• YOUR ASSIGNMENT:
In the data that follows, count the lines in which the word "further" occurs, and report that figure alone.

Spatial grounding data
^^^^

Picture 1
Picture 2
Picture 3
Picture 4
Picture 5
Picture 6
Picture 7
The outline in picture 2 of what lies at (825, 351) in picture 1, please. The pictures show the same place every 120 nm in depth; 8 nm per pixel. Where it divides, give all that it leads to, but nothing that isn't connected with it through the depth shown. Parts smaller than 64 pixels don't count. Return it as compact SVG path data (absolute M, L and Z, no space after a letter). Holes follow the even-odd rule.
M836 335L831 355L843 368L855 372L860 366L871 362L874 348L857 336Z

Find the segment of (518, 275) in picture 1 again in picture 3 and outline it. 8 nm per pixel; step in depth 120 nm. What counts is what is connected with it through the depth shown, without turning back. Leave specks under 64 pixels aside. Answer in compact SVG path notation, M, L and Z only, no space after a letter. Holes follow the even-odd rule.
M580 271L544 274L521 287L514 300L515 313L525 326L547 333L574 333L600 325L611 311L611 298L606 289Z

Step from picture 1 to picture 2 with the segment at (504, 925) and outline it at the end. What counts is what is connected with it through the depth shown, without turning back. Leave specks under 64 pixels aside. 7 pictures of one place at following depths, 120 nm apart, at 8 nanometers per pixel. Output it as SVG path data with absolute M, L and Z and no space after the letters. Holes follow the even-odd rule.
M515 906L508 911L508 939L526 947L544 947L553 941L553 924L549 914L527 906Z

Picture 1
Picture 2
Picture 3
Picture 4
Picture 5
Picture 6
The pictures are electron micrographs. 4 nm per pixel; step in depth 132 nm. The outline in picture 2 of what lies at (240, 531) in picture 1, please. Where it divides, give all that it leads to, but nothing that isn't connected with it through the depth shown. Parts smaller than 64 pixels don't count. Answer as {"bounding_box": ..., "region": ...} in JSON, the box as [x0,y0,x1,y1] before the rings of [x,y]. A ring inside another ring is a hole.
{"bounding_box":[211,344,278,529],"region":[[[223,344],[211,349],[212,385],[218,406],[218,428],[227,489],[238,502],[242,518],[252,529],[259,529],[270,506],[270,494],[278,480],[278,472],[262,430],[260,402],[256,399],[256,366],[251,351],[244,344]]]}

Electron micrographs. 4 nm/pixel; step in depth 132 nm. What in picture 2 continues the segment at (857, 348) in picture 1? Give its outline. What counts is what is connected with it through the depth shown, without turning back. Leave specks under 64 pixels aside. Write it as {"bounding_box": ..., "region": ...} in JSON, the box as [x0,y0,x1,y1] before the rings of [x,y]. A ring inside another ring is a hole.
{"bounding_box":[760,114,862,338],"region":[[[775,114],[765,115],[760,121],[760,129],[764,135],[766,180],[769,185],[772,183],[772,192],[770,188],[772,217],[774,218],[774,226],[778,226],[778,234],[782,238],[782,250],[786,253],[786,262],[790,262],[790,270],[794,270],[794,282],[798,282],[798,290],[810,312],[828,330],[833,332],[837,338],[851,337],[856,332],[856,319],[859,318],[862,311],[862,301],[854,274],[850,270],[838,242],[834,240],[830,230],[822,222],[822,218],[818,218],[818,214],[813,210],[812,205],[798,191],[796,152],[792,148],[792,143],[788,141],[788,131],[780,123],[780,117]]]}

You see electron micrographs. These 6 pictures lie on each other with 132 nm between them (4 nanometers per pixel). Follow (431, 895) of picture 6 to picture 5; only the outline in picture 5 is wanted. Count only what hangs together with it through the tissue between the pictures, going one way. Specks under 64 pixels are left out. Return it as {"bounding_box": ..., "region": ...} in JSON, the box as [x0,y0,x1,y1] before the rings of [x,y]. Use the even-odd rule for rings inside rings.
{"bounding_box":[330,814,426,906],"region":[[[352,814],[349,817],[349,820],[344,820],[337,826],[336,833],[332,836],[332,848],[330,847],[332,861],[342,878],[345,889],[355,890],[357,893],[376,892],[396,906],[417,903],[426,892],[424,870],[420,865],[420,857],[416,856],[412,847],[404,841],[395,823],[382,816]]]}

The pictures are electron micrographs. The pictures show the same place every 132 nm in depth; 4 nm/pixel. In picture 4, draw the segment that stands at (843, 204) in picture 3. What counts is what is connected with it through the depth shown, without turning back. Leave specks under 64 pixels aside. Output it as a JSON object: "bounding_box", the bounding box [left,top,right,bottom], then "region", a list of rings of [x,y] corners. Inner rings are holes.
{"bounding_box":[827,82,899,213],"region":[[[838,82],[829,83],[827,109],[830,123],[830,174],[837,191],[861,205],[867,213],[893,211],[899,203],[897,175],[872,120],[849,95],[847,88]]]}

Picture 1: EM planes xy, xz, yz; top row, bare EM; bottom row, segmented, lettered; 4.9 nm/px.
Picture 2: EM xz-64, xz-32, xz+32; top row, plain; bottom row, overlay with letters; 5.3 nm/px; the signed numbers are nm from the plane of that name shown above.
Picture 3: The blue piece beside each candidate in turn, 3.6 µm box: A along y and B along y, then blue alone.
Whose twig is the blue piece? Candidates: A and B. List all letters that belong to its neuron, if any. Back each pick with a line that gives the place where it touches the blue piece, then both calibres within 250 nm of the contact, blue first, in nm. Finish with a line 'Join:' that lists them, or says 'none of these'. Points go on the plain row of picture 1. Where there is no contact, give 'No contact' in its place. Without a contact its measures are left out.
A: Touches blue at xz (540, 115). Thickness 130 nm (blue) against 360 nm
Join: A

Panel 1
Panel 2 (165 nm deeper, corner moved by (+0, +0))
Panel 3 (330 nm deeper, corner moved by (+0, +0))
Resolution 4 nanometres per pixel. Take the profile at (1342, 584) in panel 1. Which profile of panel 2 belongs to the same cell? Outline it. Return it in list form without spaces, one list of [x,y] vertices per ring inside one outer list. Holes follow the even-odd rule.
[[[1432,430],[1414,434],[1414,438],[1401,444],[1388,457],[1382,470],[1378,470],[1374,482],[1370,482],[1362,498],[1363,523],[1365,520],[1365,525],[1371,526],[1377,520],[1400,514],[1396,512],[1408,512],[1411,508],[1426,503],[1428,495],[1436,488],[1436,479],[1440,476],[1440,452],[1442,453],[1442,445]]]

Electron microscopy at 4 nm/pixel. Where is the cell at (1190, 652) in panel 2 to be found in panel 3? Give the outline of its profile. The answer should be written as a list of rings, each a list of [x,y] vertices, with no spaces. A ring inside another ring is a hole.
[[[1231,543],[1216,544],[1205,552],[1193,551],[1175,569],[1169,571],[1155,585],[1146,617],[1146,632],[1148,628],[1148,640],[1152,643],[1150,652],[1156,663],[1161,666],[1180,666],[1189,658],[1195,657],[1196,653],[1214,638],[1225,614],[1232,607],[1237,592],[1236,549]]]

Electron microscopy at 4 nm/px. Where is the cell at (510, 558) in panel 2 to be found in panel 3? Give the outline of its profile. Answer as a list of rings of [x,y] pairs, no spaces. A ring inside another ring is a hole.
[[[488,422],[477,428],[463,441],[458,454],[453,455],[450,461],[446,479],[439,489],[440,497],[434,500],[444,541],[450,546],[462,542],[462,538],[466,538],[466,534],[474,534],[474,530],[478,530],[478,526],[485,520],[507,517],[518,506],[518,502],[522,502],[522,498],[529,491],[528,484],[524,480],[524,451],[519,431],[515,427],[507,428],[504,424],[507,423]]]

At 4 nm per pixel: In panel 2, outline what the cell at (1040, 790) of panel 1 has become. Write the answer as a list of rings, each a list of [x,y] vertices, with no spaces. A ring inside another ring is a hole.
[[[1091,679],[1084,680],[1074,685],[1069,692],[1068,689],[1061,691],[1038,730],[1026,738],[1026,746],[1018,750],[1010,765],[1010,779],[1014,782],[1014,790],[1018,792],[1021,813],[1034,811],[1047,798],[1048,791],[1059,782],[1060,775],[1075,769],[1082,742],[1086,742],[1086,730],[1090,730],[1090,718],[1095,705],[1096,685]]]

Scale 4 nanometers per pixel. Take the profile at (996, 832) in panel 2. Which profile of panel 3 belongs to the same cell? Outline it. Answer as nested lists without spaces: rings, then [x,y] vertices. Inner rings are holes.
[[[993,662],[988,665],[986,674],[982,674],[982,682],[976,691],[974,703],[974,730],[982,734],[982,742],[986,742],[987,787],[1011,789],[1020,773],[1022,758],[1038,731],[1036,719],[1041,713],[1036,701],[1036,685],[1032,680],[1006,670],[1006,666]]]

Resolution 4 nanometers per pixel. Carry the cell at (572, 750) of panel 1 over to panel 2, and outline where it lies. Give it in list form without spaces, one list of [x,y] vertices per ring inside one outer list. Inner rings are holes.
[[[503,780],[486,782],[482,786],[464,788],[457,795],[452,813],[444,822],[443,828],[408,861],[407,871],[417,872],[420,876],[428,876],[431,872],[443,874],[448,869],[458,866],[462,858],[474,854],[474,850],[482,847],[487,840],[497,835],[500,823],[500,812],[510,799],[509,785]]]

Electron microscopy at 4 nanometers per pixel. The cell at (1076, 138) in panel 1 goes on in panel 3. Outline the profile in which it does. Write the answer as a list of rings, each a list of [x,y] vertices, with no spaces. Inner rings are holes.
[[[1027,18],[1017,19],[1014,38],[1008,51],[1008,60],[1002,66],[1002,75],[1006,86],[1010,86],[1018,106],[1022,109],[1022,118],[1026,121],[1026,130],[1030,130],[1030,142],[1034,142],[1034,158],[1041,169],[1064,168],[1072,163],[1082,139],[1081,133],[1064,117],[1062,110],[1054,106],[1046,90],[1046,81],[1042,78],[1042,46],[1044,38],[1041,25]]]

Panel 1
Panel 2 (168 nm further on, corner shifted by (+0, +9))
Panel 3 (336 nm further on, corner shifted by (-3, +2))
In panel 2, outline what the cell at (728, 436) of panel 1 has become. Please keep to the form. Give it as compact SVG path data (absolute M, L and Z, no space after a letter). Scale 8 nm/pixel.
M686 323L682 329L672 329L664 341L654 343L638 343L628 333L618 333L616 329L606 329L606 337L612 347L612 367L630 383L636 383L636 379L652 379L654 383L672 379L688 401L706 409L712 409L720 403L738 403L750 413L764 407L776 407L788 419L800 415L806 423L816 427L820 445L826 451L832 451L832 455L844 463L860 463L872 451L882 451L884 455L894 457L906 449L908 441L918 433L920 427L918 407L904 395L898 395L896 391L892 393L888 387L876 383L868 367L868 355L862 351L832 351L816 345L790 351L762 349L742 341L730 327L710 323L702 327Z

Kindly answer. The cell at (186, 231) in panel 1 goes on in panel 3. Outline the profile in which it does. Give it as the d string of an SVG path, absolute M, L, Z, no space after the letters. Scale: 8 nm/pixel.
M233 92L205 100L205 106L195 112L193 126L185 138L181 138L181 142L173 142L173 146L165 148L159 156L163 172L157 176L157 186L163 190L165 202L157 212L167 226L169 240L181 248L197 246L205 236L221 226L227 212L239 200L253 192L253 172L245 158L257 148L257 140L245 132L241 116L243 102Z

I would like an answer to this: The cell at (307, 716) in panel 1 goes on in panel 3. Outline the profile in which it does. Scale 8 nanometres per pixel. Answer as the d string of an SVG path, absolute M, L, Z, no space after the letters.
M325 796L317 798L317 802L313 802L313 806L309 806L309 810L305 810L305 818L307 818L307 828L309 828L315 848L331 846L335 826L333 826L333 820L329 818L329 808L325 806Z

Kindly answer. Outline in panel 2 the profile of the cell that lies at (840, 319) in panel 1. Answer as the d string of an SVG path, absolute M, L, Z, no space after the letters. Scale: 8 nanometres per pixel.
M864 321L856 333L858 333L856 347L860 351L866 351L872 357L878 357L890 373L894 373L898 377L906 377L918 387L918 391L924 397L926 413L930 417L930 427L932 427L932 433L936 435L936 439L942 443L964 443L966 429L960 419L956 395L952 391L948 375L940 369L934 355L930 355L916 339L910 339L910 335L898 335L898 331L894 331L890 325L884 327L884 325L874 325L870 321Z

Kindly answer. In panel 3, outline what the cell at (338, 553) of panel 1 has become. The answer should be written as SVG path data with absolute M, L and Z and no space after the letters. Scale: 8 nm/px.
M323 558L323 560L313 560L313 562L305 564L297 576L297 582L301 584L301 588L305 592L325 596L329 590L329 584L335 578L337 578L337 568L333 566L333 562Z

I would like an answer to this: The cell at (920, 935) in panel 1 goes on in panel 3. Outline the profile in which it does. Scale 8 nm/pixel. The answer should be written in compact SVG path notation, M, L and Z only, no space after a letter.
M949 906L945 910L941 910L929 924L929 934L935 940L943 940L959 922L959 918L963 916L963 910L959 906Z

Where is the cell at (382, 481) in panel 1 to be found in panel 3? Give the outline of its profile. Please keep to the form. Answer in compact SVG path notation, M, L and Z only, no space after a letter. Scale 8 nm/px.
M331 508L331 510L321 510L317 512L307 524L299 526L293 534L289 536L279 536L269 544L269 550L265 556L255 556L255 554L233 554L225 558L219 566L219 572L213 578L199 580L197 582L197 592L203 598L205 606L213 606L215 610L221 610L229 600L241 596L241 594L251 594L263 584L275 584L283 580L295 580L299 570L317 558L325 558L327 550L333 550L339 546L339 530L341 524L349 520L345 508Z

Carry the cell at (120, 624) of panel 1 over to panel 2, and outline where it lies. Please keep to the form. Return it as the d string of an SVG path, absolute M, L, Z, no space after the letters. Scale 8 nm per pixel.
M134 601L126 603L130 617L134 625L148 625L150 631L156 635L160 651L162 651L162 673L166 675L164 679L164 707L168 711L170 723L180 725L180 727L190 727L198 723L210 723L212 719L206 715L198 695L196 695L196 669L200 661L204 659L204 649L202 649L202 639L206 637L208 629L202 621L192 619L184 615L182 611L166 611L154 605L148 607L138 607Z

^^^^

• RESPONSE BELOW:
2